Dati raccolti:

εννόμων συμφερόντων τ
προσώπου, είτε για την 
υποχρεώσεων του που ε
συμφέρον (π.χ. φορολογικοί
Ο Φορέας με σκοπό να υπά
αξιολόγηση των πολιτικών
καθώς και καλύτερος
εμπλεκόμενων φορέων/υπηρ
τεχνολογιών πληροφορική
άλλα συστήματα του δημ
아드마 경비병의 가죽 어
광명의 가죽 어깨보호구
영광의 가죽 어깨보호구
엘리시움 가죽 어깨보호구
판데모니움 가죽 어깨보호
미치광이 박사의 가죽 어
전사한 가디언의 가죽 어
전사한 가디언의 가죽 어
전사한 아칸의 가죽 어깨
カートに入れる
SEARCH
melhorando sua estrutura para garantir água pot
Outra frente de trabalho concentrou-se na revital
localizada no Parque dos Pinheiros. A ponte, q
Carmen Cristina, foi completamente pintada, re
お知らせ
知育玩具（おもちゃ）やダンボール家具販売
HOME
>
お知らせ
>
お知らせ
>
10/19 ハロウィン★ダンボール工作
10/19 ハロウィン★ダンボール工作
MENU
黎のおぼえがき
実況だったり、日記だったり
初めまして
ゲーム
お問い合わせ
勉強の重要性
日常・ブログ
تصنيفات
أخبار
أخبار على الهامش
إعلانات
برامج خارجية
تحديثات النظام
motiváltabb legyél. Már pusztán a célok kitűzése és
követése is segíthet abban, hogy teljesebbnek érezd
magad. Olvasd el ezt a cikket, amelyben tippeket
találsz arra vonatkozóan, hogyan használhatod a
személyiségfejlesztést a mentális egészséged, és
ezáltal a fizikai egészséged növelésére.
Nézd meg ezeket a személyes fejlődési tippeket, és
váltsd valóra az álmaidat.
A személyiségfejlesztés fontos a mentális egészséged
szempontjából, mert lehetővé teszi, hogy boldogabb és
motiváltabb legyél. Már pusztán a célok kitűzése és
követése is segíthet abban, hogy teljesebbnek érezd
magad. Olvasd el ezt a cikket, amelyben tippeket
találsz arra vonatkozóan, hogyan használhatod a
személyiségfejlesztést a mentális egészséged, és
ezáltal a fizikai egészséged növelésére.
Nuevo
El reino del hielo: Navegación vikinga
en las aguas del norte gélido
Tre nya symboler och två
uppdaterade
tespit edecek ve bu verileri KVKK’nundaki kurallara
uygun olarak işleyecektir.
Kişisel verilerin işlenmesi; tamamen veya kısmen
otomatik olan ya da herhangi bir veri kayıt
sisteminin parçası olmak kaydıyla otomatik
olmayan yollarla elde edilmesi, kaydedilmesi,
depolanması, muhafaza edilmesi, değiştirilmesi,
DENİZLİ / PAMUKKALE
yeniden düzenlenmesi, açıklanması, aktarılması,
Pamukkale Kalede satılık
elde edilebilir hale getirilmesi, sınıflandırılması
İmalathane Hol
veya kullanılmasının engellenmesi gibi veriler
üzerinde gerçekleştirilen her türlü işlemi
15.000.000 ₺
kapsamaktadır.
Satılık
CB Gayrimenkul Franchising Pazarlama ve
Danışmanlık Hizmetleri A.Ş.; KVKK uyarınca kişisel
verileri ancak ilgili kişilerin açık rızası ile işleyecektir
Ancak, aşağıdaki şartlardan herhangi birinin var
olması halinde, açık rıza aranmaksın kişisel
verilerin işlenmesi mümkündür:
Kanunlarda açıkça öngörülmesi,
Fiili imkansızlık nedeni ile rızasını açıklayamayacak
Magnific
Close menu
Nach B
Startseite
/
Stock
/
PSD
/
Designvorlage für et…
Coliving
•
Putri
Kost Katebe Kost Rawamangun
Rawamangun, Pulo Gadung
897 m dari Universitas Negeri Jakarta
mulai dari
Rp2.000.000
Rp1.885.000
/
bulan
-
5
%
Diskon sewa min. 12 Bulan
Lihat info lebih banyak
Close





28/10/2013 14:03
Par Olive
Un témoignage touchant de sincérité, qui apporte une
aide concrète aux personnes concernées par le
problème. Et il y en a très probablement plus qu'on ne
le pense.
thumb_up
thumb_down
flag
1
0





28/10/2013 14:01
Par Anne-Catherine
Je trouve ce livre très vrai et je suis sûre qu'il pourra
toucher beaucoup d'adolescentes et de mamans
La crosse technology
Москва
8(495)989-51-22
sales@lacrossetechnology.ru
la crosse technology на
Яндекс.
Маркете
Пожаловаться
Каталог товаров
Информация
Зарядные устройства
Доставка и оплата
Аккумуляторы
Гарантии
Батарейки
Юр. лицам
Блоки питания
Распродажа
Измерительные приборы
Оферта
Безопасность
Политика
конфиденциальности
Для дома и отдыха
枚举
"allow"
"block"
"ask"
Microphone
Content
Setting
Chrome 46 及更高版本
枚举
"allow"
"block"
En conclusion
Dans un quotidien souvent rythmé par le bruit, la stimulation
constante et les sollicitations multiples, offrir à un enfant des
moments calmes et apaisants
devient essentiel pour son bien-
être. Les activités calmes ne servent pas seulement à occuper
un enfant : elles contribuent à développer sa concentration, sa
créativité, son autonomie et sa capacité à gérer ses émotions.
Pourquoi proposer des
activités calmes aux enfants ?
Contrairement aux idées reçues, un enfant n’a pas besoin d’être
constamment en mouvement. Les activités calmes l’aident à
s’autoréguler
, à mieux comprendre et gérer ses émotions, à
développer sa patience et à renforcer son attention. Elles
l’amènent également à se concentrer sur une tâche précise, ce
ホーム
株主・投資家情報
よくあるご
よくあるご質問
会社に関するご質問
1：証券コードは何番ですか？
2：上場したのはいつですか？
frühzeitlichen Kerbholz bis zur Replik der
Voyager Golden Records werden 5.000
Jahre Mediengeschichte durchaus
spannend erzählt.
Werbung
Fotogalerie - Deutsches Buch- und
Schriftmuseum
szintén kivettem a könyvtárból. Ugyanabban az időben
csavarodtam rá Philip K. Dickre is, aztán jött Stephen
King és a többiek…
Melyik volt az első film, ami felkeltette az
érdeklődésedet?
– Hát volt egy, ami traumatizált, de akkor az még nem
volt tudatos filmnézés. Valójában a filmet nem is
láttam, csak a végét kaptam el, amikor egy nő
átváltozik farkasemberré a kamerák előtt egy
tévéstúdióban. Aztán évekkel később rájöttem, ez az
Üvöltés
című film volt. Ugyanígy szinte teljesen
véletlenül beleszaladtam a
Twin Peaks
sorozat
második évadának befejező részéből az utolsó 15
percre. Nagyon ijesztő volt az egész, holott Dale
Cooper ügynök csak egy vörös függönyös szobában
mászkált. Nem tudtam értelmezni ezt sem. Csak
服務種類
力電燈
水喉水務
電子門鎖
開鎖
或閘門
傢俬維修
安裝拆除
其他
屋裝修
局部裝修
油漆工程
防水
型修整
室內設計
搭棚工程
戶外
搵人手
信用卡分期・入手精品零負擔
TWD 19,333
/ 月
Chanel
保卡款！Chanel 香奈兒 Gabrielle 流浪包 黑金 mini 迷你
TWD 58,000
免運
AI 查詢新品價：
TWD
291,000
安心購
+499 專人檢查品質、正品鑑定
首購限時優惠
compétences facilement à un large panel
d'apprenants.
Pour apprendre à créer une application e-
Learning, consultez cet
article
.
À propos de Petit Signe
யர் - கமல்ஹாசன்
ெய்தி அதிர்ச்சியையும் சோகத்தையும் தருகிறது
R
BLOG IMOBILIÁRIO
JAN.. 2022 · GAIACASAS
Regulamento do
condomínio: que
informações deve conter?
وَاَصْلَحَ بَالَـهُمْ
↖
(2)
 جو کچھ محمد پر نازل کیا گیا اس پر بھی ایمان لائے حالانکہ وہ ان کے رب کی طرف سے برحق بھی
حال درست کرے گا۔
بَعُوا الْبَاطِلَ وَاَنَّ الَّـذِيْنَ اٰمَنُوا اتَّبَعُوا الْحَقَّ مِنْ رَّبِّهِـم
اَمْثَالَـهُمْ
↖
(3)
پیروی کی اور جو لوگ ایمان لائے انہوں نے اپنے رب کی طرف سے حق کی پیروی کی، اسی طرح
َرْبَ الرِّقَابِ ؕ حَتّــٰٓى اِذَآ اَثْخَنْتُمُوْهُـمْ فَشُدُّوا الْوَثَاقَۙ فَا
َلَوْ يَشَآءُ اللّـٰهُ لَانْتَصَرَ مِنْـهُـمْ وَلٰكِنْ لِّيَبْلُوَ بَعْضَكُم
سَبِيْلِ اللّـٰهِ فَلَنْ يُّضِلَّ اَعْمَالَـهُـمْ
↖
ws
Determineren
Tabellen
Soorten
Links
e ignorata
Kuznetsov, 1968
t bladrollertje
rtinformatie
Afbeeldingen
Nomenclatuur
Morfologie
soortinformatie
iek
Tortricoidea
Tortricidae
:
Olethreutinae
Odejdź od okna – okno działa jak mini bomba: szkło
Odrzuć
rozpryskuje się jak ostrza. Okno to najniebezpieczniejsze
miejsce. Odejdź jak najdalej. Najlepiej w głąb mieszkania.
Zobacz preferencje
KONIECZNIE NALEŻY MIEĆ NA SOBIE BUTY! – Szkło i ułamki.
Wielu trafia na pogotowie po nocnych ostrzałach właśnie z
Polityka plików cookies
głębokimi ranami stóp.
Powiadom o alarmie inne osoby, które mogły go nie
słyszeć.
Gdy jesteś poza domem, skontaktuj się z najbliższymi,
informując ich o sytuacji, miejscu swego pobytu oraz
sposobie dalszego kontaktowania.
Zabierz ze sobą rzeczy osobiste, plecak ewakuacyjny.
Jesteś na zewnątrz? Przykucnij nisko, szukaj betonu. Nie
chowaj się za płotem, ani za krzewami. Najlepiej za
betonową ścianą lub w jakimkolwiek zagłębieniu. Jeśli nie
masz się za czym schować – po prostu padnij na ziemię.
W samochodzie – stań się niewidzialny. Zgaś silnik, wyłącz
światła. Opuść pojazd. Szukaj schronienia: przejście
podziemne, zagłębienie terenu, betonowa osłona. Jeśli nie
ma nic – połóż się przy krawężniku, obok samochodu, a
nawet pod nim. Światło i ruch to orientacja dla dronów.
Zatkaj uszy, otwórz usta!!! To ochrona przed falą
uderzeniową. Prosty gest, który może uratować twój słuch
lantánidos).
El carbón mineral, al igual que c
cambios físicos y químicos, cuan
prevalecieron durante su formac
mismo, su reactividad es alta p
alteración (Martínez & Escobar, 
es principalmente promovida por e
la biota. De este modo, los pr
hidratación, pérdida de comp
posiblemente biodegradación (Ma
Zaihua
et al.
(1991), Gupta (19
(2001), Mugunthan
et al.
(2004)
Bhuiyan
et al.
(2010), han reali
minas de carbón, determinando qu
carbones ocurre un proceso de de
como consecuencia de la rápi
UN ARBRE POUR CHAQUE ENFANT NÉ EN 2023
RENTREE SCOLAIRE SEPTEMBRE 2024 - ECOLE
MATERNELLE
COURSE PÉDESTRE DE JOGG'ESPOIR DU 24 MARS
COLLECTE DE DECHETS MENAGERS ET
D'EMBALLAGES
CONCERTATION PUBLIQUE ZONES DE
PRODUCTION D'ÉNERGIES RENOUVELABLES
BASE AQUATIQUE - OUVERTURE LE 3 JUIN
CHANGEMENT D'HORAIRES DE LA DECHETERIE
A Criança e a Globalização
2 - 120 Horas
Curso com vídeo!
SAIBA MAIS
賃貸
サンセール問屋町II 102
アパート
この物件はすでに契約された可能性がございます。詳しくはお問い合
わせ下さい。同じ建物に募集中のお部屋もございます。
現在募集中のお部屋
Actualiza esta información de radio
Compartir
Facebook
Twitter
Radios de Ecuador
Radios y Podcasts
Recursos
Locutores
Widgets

* [Consegna]:
Riporta tali e quali le righe, partendo dalla prima e arrivando a quella che contiene "أخبار على الهامش", con entrambe le estremità incluse.

* [Risultato]:
εννόμων συμφερόντων τ
προσώπου, είτε για την 
υποχρεώσεων του που ε
συμφέρον (π.χ. φορολογικοί
Ο Φορέας με σκοπό να υπά
αξιολόγηση των πολιτικών
καθώς και καλύτερος
εμπλεκόμενων φορέων/υπηρ
τεχνολογιών πληροφορική
άλλα συστήματα του δημ
아드마 경비병의 가죽 어
광명의 가죽 어깨보호구
영광의 가죽 어깨보호구
엘리시움 가죽 어깨보호구
판데모니움 가죽 어깨보호
미치광이 박사의 가죽 어
전사한 가디언의 가죽 어
전사한 가디언의 가죽 어
전사한 아칸의 가죽 어깨
カートに入れる
SEARCH
melhorando sua estrutura para garantir água pot
Outra frente de trabalho concentrou-se na revital
localizada no Parque dos Pinheiros. A ponte, q
Carmen Cristina, foi completamente pintada, re
お知らせ
知育玩具（おもちゃ）やダンボール家具販売
HOME
>
お知らせ
>
お知らせ
>
10/19 ハロウィン★ダンボール工作
10/19 ハロウィン★ダンボール工作
MENU
黎のおぼえがき
実況だったり、日記だったり
初めまして
ゲーム
お問い合わせ
勉強の重要性
日常・ブログ
تصنيفات
أخبار
أخبار على الهامش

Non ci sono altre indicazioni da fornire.